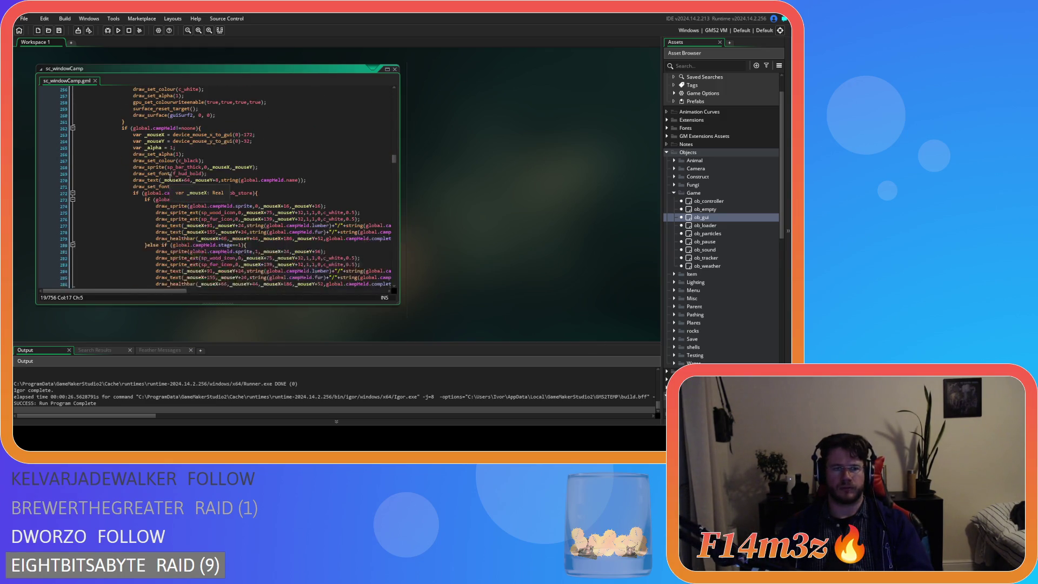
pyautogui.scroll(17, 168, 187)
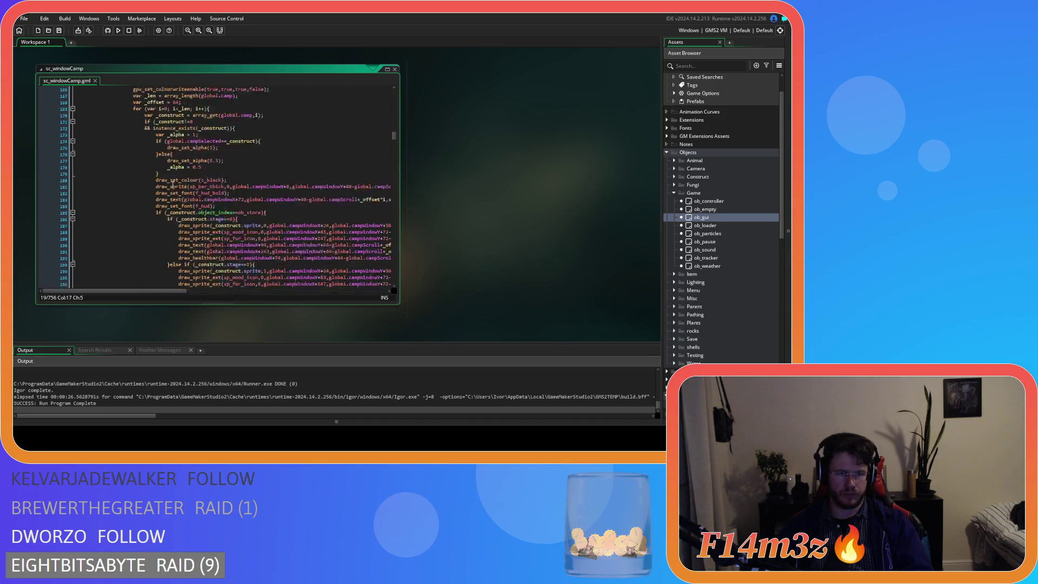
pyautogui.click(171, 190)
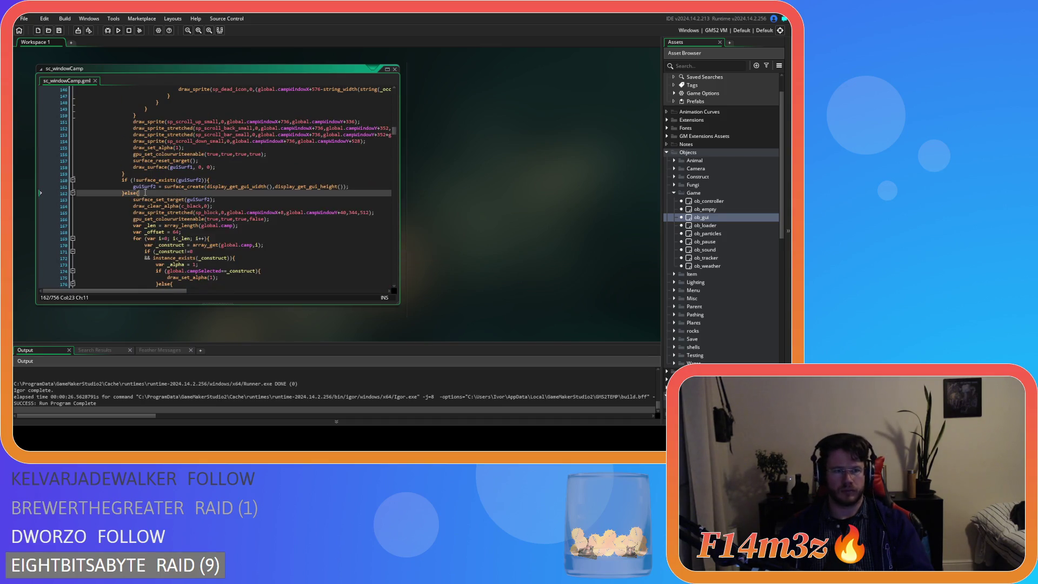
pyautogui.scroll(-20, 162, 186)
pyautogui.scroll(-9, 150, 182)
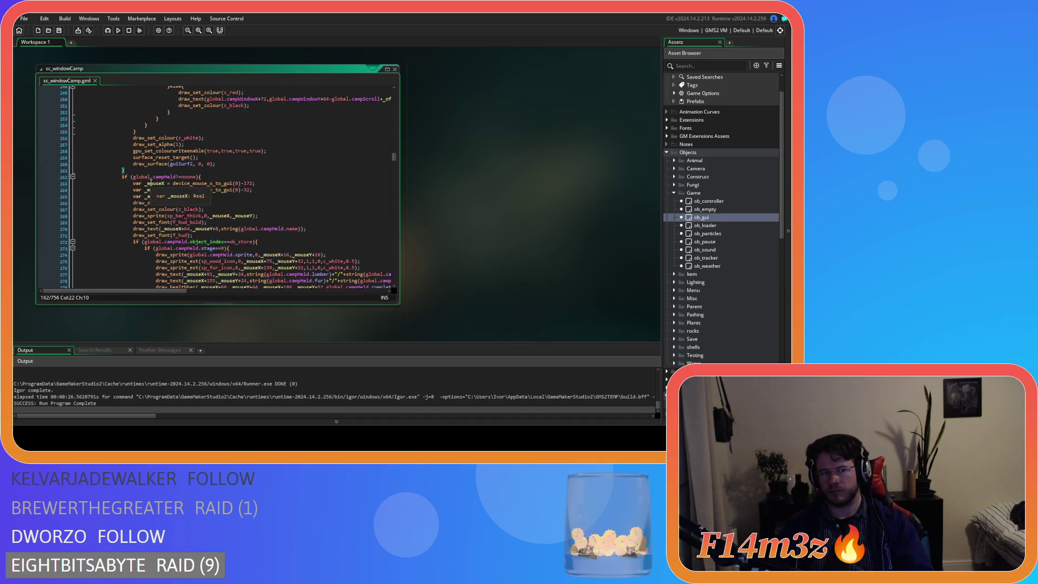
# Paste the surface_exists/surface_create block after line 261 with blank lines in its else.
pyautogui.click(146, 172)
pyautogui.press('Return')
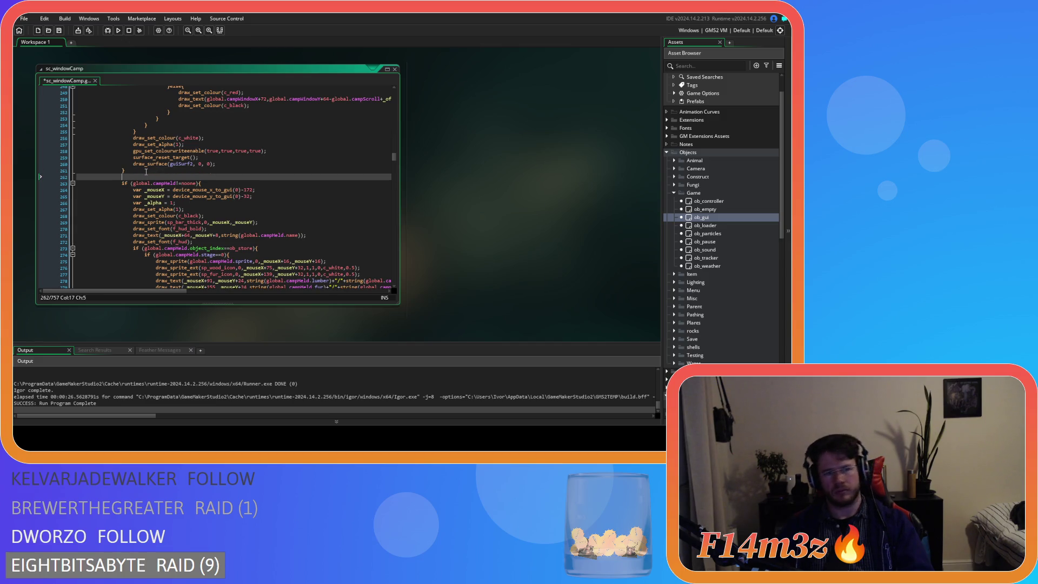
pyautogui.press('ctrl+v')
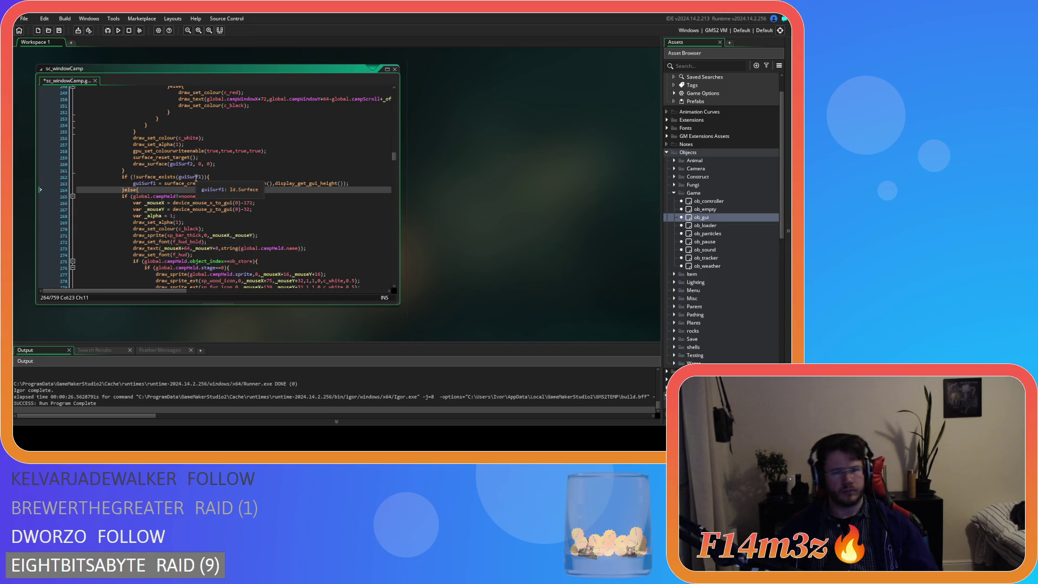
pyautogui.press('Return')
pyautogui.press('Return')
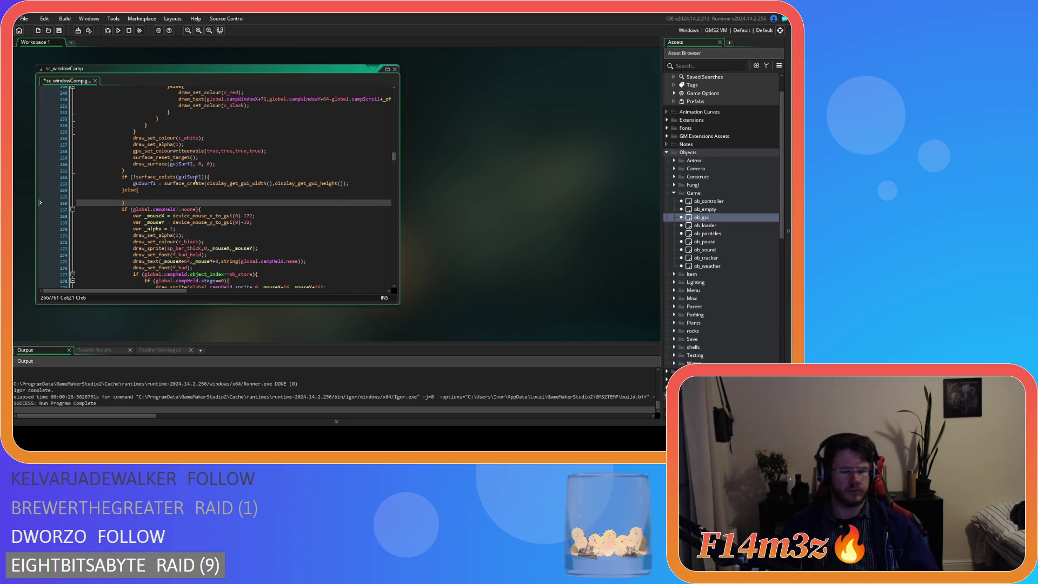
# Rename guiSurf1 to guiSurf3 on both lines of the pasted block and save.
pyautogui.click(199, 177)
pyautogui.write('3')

Problem: Could you reproduce every record above exactly, leaving out any pictures?

Task solution:
pyautogui.scroll(17, 168, 187)
pyautogui.click(171, 190)
pyautogui.scroll(-20, 162, 186)
pyautogui.scroll(-9, 150, 182)
# Paste the surface_exists/surface_create block after line 261 with blank lines in its else.
pyautogui.click(146, 172)
pyautogui.press('Return')
pyautogui.press('ctrl+v')
pyautogui.press('Return')
pyautogui.press('Return')
# Rename guiSurf1 to guiSurf3 on both lines of the pasted block and save.
pyautogui.click(199, 177)
pyautogui.write('3')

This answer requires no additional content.